*TASK DIRECTIONS*
Begin at the line with "Deli Serdang" and write out every line after it, exactly, through the last line below, adding nothing.
BEGIN EXTRACTED DATA
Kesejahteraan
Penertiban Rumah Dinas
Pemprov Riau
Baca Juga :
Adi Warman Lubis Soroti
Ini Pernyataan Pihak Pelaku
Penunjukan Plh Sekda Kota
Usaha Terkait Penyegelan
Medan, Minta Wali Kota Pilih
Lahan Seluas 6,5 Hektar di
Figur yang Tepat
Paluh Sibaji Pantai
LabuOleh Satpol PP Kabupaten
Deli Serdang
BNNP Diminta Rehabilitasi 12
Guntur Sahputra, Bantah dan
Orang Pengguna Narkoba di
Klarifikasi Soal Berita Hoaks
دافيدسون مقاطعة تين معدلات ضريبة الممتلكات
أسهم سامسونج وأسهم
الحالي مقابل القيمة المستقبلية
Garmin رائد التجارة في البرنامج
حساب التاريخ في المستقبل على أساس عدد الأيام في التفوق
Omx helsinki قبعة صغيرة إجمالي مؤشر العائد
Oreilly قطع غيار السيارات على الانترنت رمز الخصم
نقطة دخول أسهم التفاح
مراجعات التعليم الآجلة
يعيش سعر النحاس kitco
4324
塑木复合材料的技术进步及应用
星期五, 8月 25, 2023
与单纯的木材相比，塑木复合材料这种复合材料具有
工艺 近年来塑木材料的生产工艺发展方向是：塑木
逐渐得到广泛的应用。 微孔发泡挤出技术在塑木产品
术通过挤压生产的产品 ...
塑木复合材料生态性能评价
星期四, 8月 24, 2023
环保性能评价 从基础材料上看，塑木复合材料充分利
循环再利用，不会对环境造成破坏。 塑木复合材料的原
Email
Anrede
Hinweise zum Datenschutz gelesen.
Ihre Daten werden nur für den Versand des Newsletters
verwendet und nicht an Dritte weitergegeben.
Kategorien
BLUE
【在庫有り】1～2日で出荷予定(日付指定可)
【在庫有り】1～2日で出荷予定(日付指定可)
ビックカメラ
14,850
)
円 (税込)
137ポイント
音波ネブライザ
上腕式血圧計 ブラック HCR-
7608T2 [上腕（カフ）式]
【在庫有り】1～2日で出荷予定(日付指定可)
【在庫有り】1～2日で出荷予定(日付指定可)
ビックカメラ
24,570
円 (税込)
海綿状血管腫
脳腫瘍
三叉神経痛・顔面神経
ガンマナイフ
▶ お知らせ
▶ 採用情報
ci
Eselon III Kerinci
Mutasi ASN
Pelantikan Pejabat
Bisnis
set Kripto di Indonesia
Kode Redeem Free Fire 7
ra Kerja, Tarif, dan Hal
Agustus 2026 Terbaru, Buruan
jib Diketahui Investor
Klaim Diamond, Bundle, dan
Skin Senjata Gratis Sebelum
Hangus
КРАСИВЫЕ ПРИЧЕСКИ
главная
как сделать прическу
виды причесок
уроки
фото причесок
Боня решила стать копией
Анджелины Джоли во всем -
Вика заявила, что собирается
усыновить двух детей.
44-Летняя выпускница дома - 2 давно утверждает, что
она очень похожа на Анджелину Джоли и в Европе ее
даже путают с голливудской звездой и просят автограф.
END EXTRACTED DATA
*EXERCISE RESPONSE*
Deli Serdang
BNNP Diminta Rehabilitasi 12
Guntur Sahputra, Bantah dan
Orang Pengguna Narkoba di
Klarifikasi Soal Berita Hoaks
دافيدسون مقاطعة تين معدلات ضريبة الممتلكات
أسهم سامسونج وأسهم
الحالي مقابل القيمة المستقبلية
Garmin رائد التجارة في البرنامج
حساب التاريخ في المستقبل على أساس عدد الأيام في التفوق
Omx helsinki قبعة صغيرة إجمالي مؤشر العائد
Oreilly قطع غيار السيارات على الانترنت رمز الخصم
نقطة دخول أسهم التفاح
مراجعات التعليم الآجلة
يعيش سعر النحاس kitco
4324
塑木复合材料的技术进步及应用
星期五, 8月 25, 2023
与单纯的木材相比，塑木复合材料这种复合材料具有
工艺 近年来塑木材料的生产工艺发展方向是：塑木
逐渐得到广泛的应用。 微孔发泡挤出技术在塑木产品
术通过挤压生产的产品 ...
塑木复合材料生态性能评价
星期四, 8月 24, 2023
环保性能评价 从基础材料上看，塑木复合材料充分利
循环再利用，不会对环境造成破坏。 塑木复合材料的原
Email
Anrede
Hinweise zum Datenschutz gelesen.
Ihre Daten werden nur für den Versand des Newsletters
verwendet und nicht an Dritte weitergegeben.
Kategorien
BLUE
【在庫有り】1～2日で出荷予定(日付指定可)
【在庫有り】1～2日で出荷予定(日付指定可)
ビックカメラ
14,850
)
円 (税込)
137ポイント
音波ネブライザ
上腕式血圧計 ブラック HCR-
7608T2 [上腕（カフ）式]
【在庫有り】1～2日で出荷予定(日付指定可)
【在庫有り】1～2日で出荷予定(日付指定可)
ビックカメラ
24,570
円 (税込)
海綿状血管腫
脳腫瘍
三叉神経痛・顔面神経
ガンマナイフ
▶ お知らせ
▶ 採用情報
ci
Eselon III Kerinci
Mutasi ASN
Pelantikan Pejabat
Bisnis
set Kripto di Indonesia
Kode Redeem Free Fire 7
ra Kerja, Tarif, dan Hal
Agustus 2026 Terbaru, Buruan
jib Diketahui Investor
Klaim Diamond, Bundle, dan
Skin Senjata Gratis Sebelum
Hangus
КРАСИВЫЕ ПРИЧЕСКИ
главная
как сделать прическу
виды причесок
уроки
фото причесок
Боня решила стать копией
Анджелины Джоли во всем -
Вика заявила, что собирается
усыновить двух детей.
44-Летняя выпускница дома - 2 давно утверждает, что
она очень похожа на Анджелину Джоли и в Европе ее
даже путают с голливудской звездой и просят автограф.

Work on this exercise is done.